Similarly, after discharge, some patients or attendants are so reckless
that they do not take the follow up advise seriously and end up in much
deeper and avoidable complications. Such contributory negligence also acts
as a good defense to meet an action for malpractice claim.
- Standard Texts on a
subject are acceptable as evidence. Universally accepted practices are
highlighted in authorities, by the well known masters in the field. These
books not only provide facts about the pathology i.e. the nature of the
disease, the prognosis i.e. possible path of recovery, the management i.e.

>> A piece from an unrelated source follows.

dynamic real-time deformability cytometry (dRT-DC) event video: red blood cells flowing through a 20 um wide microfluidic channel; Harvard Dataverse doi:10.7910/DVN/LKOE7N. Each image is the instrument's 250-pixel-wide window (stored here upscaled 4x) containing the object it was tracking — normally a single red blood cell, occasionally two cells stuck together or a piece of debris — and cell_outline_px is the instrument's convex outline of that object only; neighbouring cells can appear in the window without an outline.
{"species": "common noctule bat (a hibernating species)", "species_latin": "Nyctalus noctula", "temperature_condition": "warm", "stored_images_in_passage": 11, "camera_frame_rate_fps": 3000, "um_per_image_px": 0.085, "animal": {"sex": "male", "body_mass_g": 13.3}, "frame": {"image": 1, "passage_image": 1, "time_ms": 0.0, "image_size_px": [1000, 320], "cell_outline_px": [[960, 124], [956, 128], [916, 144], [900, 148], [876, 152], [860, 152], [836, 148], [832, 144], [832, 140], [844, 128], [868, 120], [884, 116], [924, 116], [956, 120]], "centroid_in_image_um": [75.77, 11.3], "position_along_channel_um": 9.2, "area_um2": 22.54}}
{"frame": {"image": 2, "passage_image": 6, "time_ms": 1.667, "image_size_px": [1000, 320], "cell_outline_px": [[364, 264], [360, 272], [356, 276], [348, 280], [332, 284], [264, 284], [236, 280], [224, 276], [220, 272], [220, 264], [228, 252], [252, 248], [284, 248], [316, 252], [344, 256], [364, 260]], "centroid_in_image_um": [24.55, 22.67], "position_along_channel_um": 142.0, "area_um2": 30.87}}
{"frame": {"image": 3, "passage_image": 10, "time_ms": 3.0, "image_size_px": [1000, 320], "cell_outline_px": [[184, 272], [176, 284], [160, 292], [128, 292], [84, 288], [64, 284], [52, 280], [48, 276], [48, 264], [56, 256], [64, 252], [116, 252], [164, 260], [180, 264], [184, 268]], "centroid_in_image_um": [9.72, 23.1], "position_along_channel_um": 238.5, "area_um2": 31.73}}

the variety of treatment options available, the morbidity i.e. extent of
damage involved, the mortality i.e. whether the results are fatal, but also the risks involved, known
complications, contraindications, and a considerable level of logistic
support of trends or projections connected with the previous case
histories. Diagrams, graphs, pictures of the affected parts, radiographs
etc. make things much more comprehensible.
- Matters are sometimes
resolved by requesting or summoning an expert in the given branch of
medicine to explain the entire matrix
of the case in hand. Complete records can also be sent to senior faculties
/ Boards for their opinion.
- Limitation under the
consumer jurisdiction is 2 years from the date of occurrence. However, a
patient can file case when it comes to his knowledge that the complication
was caused by an alleged act of negligence, and the limitation would start
from that point of knowledge no matter the act or omission was more than 2
years old.
- One should not hesitate to seek expert or
second opinion in case of doubt. At times, it becomes a vital piece of
evidence.
- A court never superimposes its legal
findings on the medical man. Medical testimony is a precondition for any
judgment to follow. Unless a doctor speaks against another, or books
explain the negligence, cases are hard to be proved. But the judicial
discretion is paramount.
- Negligence can be
individual where a doctor treated a patient, say one on one.
- Negligence can be
collective, i.e. where a team of persons, say, general physicians,
radiologists, surgeons, anesthetists, nurses, paramedics, pathological
assistants worked together to treat a patient and some delinquency
occurred. In such cases, courts try to pin point liability and
apportionment of consequential damage is also awarded.
- Negligence can be
contributory, i.e. the patient him/her self was to be blamed, wholly or
partly and accordingly the liability can either be extinguished or
mitigated, as the case may be.
- Negligence can be
vicarious and several meaning thereby principals are also liable for the
acts of their agents. Hospitals and Nursing Homes are, thus, parties to
litigation involving their doctors.
- Quantum of compensation is
determined as per settled statutory and judicial principles.
- There is provision for
collective or individual insurance to indemnify claims arising out of
professional negligence. Doctors and hospitals normally get themselves insured with an insurance
company under the policies, like third party losses, and claims are then
settled by the insurance company.
- No-fault liability concept
is yet to be launched and accepted as part of indemnity.